Wednesday, August 25, 2010

#19. Local Hero (1983)

Directed By: Bill Forsyth

Starring: Burt Lancaster, Peter Riegert, Fulton Mackay

Tag line: "The story of an ordinary man who cared enough to do something extraordinary"

Trivia:  After the movie came out, many people went in search of the village with the phone booth. Since it didn't exist, they were always disappointed. The village where the movie was filmed finally decided to put up a phone booth for the sake of the visitors

I absolutely love Local Hero, Bill Forsyth’s criminally underrated 1983 comedy about a man who has lost his way, only to find himself again in the most unlikely of places. 

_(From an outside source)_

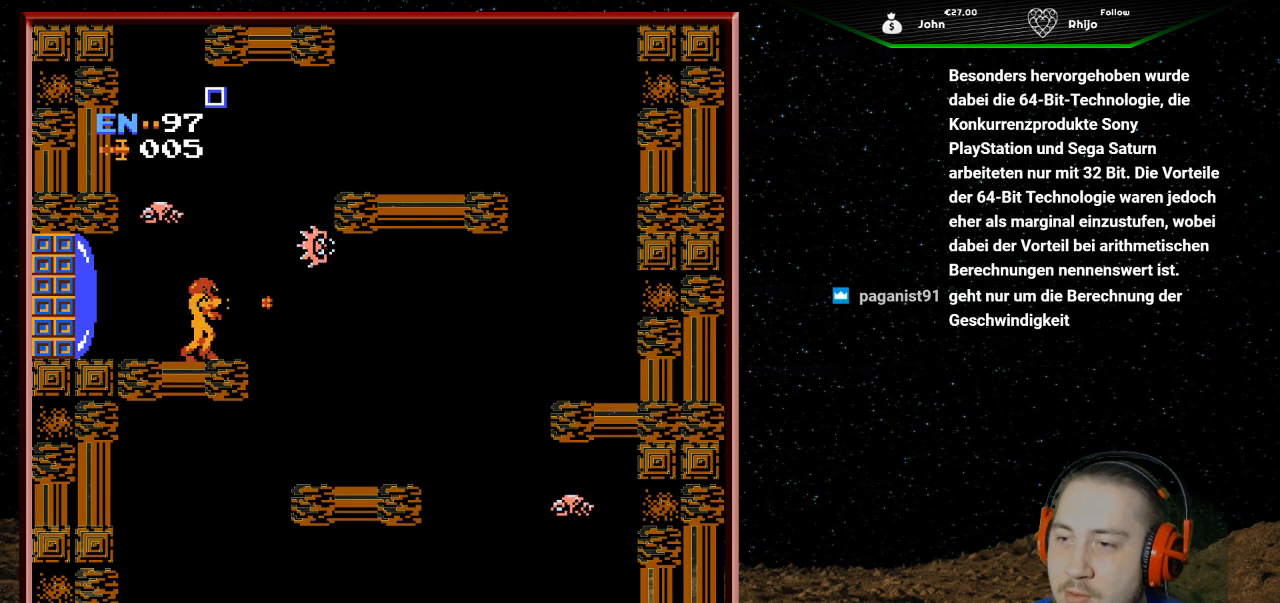
{"buttons": [], "events": [[33, "B", "up"], [33, "DPAD_RIGHT", "down"], [133, "B", "down"], [200, "DPAD_RIGHT", "up"], [233, "B", "up"], [333, "B", "down"], [433, "B", "up"]]}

Mac (Peter Riegert) is a junior executive with Knox Oil and Gas, a large petroleum company headquartered in Houston, Texas. Knox is planning to build a new refinery off the coast of Scotland, and Mac, an expert at closing deals, has been assigned to the project. So, it’s off to Ferness, a remote Scottish fishing village, where Mac hopes to reach a quick agreement with the locals to buy up their entire town. 

He’s met at the airport by Danny Oldsen (Peter Capaldi), an employee of Knox in Abberdine, and together, Mac and Danny descend on the small coastal community, bracing themselves for what they assume will be some tough negotiations. 

While dealing with the town's appointed representative Gordon Urquhart (Denis Lawson), however, Mac and Danny discover something they never expected: the citizens of Ferness are actually quite eager to sell!

A funny, touching film, Local Hero is, more than anything, a first-hand account of one man's spiritual transformation. At the outset, Mac is completely caught up in his modern existence. His job as a negotiator rarely gives him reason to travel far from his Houston-based office, where he can close a deal with a few afternoon telephone calls. His world is quick, convenient, and completely impersonal. 

Once in Ferness, he has no choice but to meet face-to-face with the locals, and as he discovers, life moves pretty slowly there. So, as the townsfolk take their time discussing matters, Mac strolls on the beach and stares out at the sea. Suddenly, and quite unexpectedly, he notices how beautiful it is. He then looks up at the sky, an assignment given to him by his boss, Mr. Happer (Burt Lancaster), who is on the lookout for a new comet. Mac is amazed by the brilliant light show of the Aurora Borealis and for the first time in a long time, his eyes have been opened to the world around him.

At one point, Mac even takes an afternoon off to collect seashells, an event that leads to what is perhaps the film’s most memorable image; as Mac is crawling along the rocks hunting for shells, he removes his expensive watch, the one that sounds an alarm whenever it’s conference time in Houston, and places it on the ground next to him. Before long, Mac becomes so preoccupied with his shells that he completely forgets about this watch. The last we see of it, it’s submerged in a puddle of water, its alarm sounding in a faded, muffled tone. Conference time in Houston, and Mac couldn’t care less. 

I, for one, fully bought into this tale of Mac's conversion from active player to passive observer, mostly because, in the end, I, too, fell in love with the town of Ferness. It’s a love I renew each and every time I watch this marvelous film.


Unknown said...

After not seeing this since the mid-80s on HBO, I hunted around to find it. Difficult but not impossible since WB has taken the DVD out of circulation from what I can tell.

This is a great overlooked gem of a film. Not bombastic or hitting you over the head with loud music (Knopfler's score is amazing) and special effects. Just a great movie to watch by yourself or with a loved one.

Screenwriters can learn a lot about characterization from this movie. Every character is different and special with their own quirks. Burt Lancaster's Happer comes to the forefront as a strange oil tycoon CEO, but Norman Chancer's Moritz plays off him so well by being so extreme.

Surprised this got no comments, so I thought I would add my own two cents and say if you can find it, watch it.

You may find yourself pulling it out of the library every so often to watch and feel good.

Charlie Accetta said...

The movie was in keeping with the type of projects Lancaster chose to work with in the sunset of his career: quiet, soothing pieces; almost funereal in some aspects.

It's also available for $2.99 rental on Amazon.

Kristin A. said...

I can honestly say I have never heard of this film. I must seek out why the soundtrack sold better than the film. Must have had some damn good music on it.